IV. At the time the appeal was granted this court had before it only the record proper and the record shown in In re Campbell,19 S.W.2d 752. After the appeal was taken a bill of exceptions was filed. The respondent asserts that an appealErrors granted under Section 1474, Revised Statutes 1919,Considered. is a special appeal, and on a hearing of such appeal the court can only consider errors apparent in the record at the time the appeal is taken, and cannot consider errors in a bill of exceptions filed subsequent to the taking of an appeal. This position is supported by Brockman v. United Railways, 271 Mo. 696, l.c. 701, and a ruling later approved by this court in Buerck v. Mid-Nation Iron Products Co., 245 S.W. l.c. 49-50. If that ruling is applied here then the appellant took her appeal prematurely; she should have waited until the bill of exceptions was filed so it could be presented as a part of the record. The ruling in the Brockman case would result in some inconveniences and awkward situations. For instance, an appeal might be granted under Section 1474 from an error perfectly apparent in the record as it existed at that time, while a bill of exceptions filed subsequently, thus becoming a part of the record, might show that no error at all was committed. This is a condition which one applying for such an appeal must take into consideration.

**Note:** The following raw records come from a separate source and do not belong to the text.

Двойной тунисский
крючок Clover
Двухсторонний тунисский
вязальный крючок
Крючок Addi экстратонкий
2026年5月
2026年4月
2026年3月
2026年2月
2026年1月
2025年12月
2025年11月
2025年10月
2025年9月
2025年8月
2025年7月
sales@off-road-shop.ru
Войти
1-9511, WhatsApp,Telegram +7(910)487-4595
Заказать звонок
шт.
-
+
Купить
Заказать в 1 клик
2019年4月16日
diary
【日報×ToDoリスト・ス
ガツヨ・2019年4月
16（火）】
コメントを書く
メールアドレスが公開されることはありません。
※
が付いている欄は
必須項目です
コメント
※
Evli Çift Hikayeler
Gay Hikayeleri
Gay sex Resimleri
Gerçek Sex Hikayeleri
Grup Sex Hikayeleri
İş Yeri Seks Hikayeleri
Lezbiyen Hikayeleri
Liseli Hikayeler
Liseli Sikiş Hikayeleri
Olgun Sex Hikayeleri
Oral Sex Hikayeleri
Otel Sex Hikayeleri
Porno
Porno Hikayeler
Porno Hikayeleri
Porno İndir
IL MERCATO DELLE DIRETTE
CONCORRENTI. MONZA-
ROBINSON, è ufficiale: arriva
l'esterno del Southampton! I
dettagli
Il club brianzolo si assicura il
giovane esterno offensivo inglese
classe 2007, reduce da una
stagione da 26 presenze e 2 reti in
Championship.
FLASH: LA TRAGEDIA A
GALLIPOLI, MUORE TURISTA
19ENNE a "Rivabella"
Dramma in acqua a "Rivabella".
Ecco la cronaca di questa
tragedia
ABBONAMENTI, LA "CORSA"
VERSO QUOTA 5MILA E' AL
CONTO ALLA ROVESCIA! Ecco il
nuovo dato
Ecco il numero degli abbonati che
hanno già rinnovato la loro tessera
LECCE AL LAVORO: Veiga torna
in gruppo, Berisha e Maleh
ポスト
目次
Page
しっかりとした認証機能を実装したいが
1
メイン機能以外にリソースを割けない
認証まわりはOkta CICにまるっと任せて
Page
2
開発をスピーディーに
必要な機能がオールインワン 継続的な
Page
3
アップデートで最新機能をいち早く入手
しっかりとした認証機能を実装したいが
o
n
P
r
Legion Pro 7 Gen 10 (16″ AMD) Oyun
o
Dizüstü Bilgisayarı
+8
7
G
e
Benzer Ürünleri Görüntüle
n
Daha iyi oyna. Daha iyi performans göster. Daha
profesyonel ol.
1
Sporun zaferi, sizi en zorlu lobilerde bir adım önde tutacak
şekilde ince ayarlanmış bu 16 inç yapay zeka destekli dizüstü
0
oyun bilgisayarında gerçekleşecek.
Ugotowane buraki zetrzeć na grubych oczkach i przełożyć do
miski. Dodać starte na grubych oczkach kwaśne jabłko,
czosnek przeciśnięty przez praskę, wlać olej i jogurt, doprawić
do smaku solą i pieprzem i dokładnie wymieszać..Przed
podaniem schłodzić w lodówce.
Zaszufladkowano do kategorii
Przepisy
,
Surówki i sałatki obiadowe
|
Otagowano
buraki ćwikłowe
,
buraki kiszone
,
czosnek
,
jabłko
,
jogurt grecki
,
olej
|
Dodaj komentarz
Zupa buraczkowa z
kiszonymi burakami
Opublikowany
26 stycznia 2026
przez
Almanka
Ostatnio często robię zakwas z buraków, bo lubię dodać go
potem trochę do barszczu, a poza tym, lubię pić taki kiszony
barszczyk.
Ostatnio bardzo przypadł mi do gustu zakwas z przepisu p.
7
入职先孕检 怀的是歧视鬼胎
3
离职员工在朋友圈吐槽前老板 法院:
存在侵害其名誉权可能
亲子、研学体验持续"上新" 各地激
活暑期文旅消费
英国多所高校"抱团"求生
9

Yet we are unable to find any sufficient reason for departing from the ruling in that case. The record proper recites that the Juvenile Court, after hearing the evidence and being fully advised, finds that Young Campbell is a neglected child within the meaning *Page 568 of the statute and is suffering from the cruelty and depravity of his mother, Frances B. Campbell. To the validity of that record no objection is presented except the constitutional questions which have been disposed of above.
The court, however, under Section 2607, Revised Statutes 1919, retains jurisdiction of the case, and under Section 2611 may compel the parents of such child to support it. The court therefore may fully consider the matter again, and the evidence may be preserved in the manner to be considered on appeal if one should be taken. The mother now being in charge of Young Campbell, and having been so since this appeal was taken by giving a supersedeas bond, her treatment of the child during the time since the appeal was taken would be of vital importance in determining whether the child should be restored to her.
The judgment accordingly is affirmed. All concur.